The pay was good and it was work I could literally do with my eyes closed. But I knew that it offered no growth and was not something I could do forever. As a writer, I felt I had fallen to the lowest level. Reduced to a monkey at the keyboard whose only talent were fast fingers. Since I came from a family of lawyers, I thought I would apply to law school – another noble choice. But I dropped out after the first semester. I realised that while I enjoyed reading cases, I did not want to be a lawyer whose sense of right and wrong were dictated by statutes, clients, and decorum. I wanted a creative life. Plus, I was on the brink of failing anyway.

The Lion’s Den
It’s been about three months since I entered the MFA program. I’m still a little dissatisfied with my writing but it’s good to be back in an environment that cares about words. Slowly, I think I’m returning to the fold.

Looking back though, I know I made selfish decisions and justified them with the easy alibi of searching for one’s self. I made some decisions out of fear and some out of laziness. But I don’t know how I could have done it any other way with the limited store of strength and knowledge that I had then. I remember asking my mom once how she felt when Daddy Efren died and how she managed to get on with her life after such a loss. Her two pieces of advice are what I try to live by.

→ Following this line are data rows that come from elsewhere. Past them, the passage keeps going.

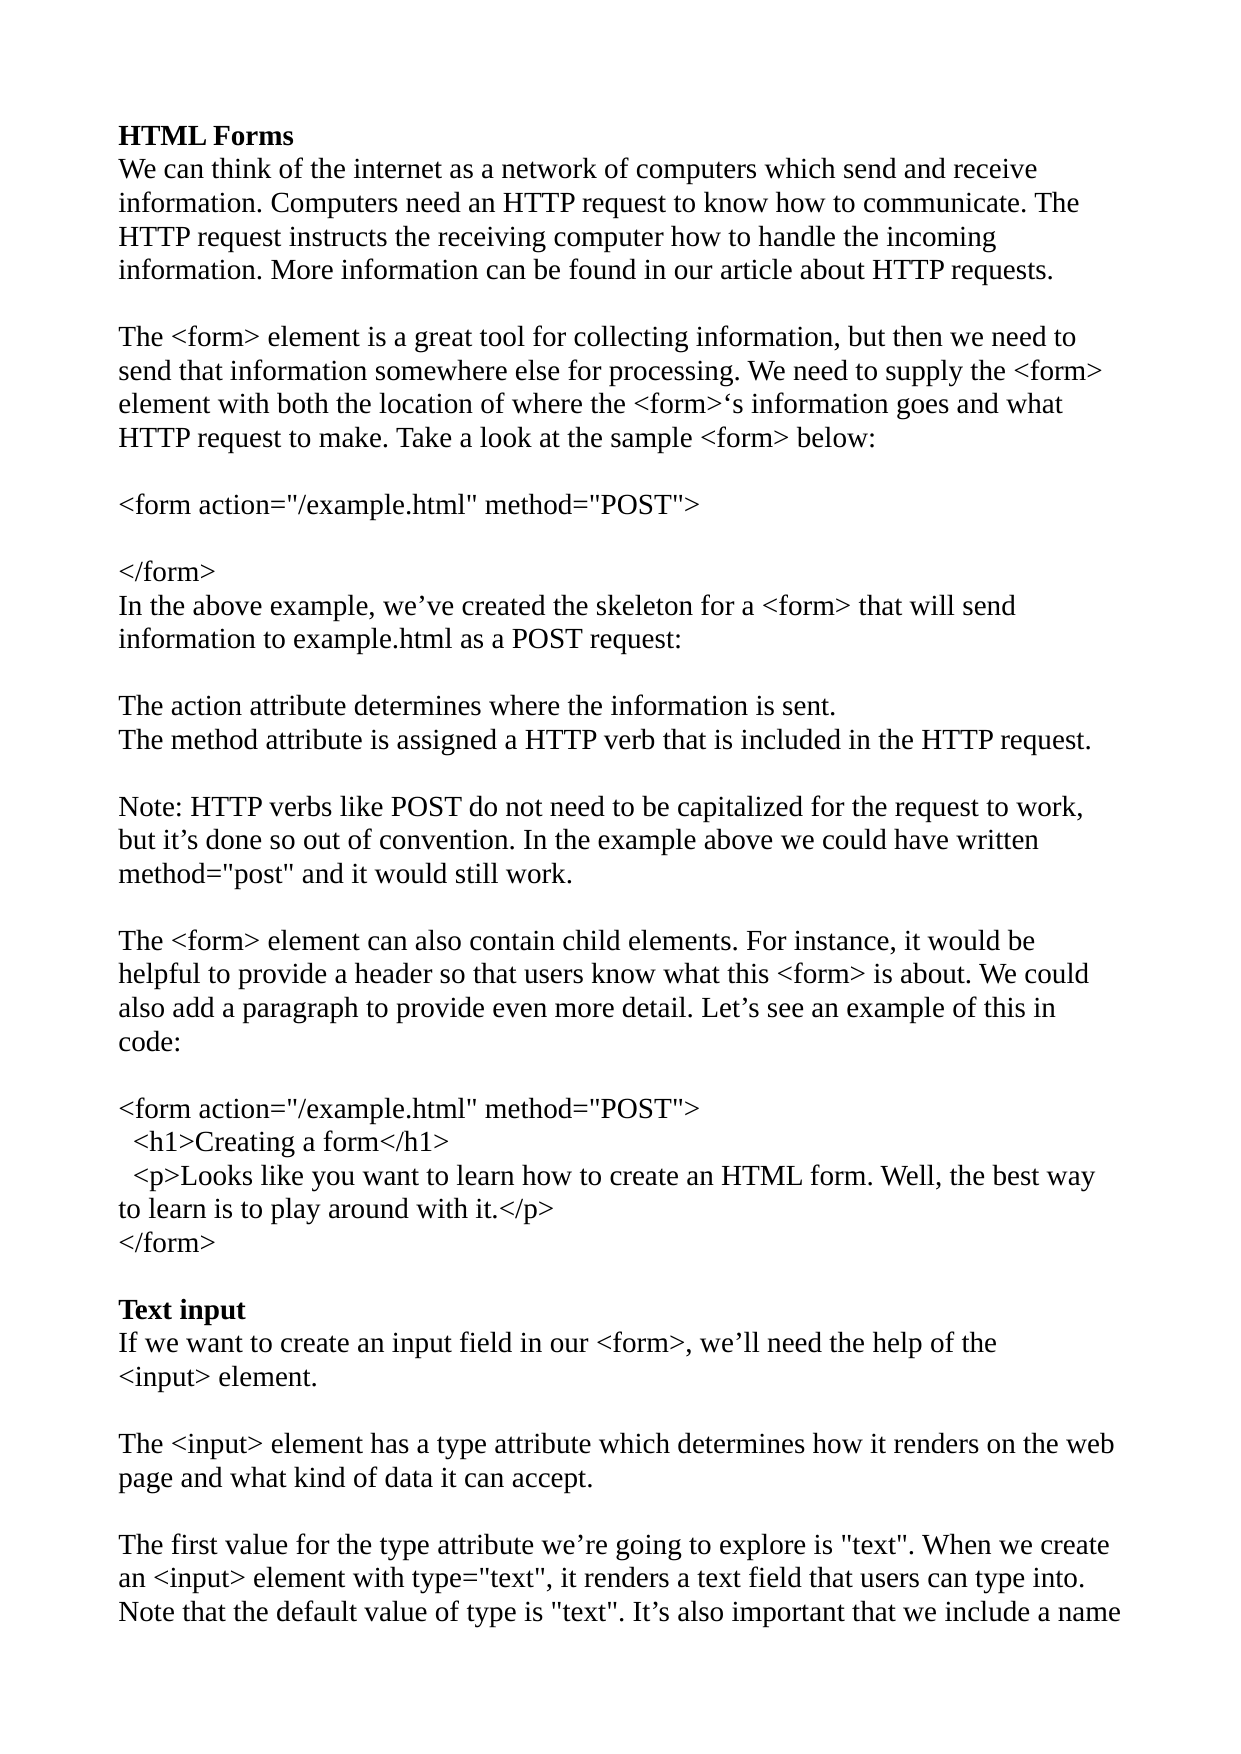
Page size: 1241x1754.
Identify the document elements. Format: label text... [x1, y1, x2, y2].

text </form> [118, 1225, 1122, 1258]
text <form action="/example.html" method="POST"> [118, 1091, 1122, 1124]
text Text input [118, 1292, 1122, 1326]
text The first value for the type attribute we’re going to explore is "text". When we create an <input> element with type="text", it renders a text field that users can type into. Note that the default value of type is "text". It’s also important that we include a name [118, 1527, 1122, 1627]
text <p>Looks like you want to learn how to create an HTML form. Well, the best way to learn is to play around with it.</p> [118, 1158, 1122, 1225]
text The <form> element is a great tool for collecting information, but then we need to send that information somewhere else for processing. We need to supply the <form> element with both the location of where the <form>‘s information goes and what HTTP request to make. Take a look at the sample <form> below: [118, 319, 1122, 453]
text The action attribute determines where the information is sent. [118, 688, 1122, 722]
text <form action="/example.html" method="POST"> [118, 487, 1122, 521]
text HTML Forms [118, 118, 1122, 152]
text <input> element. [118, 1359, 1122, 1393]
text We can think of the internet as a network of computers which send and receive information. Computers need an HTTP request to know how to communicate. The HTTP request instructs the receiving computer how to handle the incoming information. More information can be found in our article about HTTP requests. [118, 152, 1122, 286]
text In the above example, we’ve created the skeleton for a <form> that will send information to example.html as a POST request: [118, 588, 1122, 655]
text The <form> element can also contain child elements. For instance, it would be helpful to provide a header so that users know what this <form> is about. We could also add a paragraph to provide even more detail. Let’s see an example of this in code: [118, 923, 1122, 1057]
text The <input> element has a type attribute which determines how it renders on the web page and what kind of data it can accept. [118, 1426, 1122, 1493]
text Note: HTTP verbs like POST do not need to be capitalized for the request to work, but it’s done so out of convention. In the example above we could have written method="post" and it would still work. [118, 789, 1122, 889]
text If we want to create an input field in our <form>, we’ll need the help of the [118, 1326, 1122, 1359]
text </form> [118, 554, 1122, 588]
text The method attribute is assigned a HTTP verb that is included in the HTTP request. [118, 722, 1122, 755]
text <h1>Creating a form</h1> [118, 1124, 1122, 1158]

The first is that you have to make decisions and live your life in a way that you can sleep well at night. The second is that everything happens for a reason and though you may not see it then, there is a lesson to be learned that you will one day understand.

I wonder how different my life would have been if Daddy Efren’s plane had landed safely and he had disembarked to kiss his pregnant wife and rub her full belly. I wonder where I would be now if I had had the chance to finish my schooling abroad. I try to think of the reasons that things have happened and the lessons that I was meant to learn. And maybe the lessons I can share. I think about how all our personal experiences inform the vocabulary of our imagination and the pitch, treble and volume of our unique voices. How our experiences train our voice to tell our stories. And I brace myself for more lessons to learn.

For several years, I vacillated on pursuing an MFA. Although in the back of my mind, I knew that I would eventually follow this trail (wherever it may lead), I kept its reality at a distance and instead explored different avenues. I think I was afraid. It seemed dangerous to pursue it at the first instance. What if I learned that I had no business trying to string together words or that I had nothing original or interesting to say? Where would I go from there?

Instead I stayed in the realm of safe writing where I could still be among words. But dead factory-ensemble words that couldn’t talk back and were cold to the touch. Like components of a machine. No wonder I balked at calling myself a writer. I think I was more of a mechanic – a technician who knew where each part belonged to make the sum operate.

But I think that a writer’s task is more like a lion tamer’s. It requires mastery, courage and a healthy dose of insanity because you know that you are dealing with living things infinitely more powerful than yourself, things that can eat you alive. If you succeed in directing its movements, it is not because you’ve imposed your will on it but more through a rare moment of harmony. I imagine that lion tamers and real writers both conclude their feats incredulous that they’ve escaped with their lives.

I’m still a little afraid but at least I’m in the lion’s den. And now, 30 years after that first yawp, I think I’m finally learning to speak.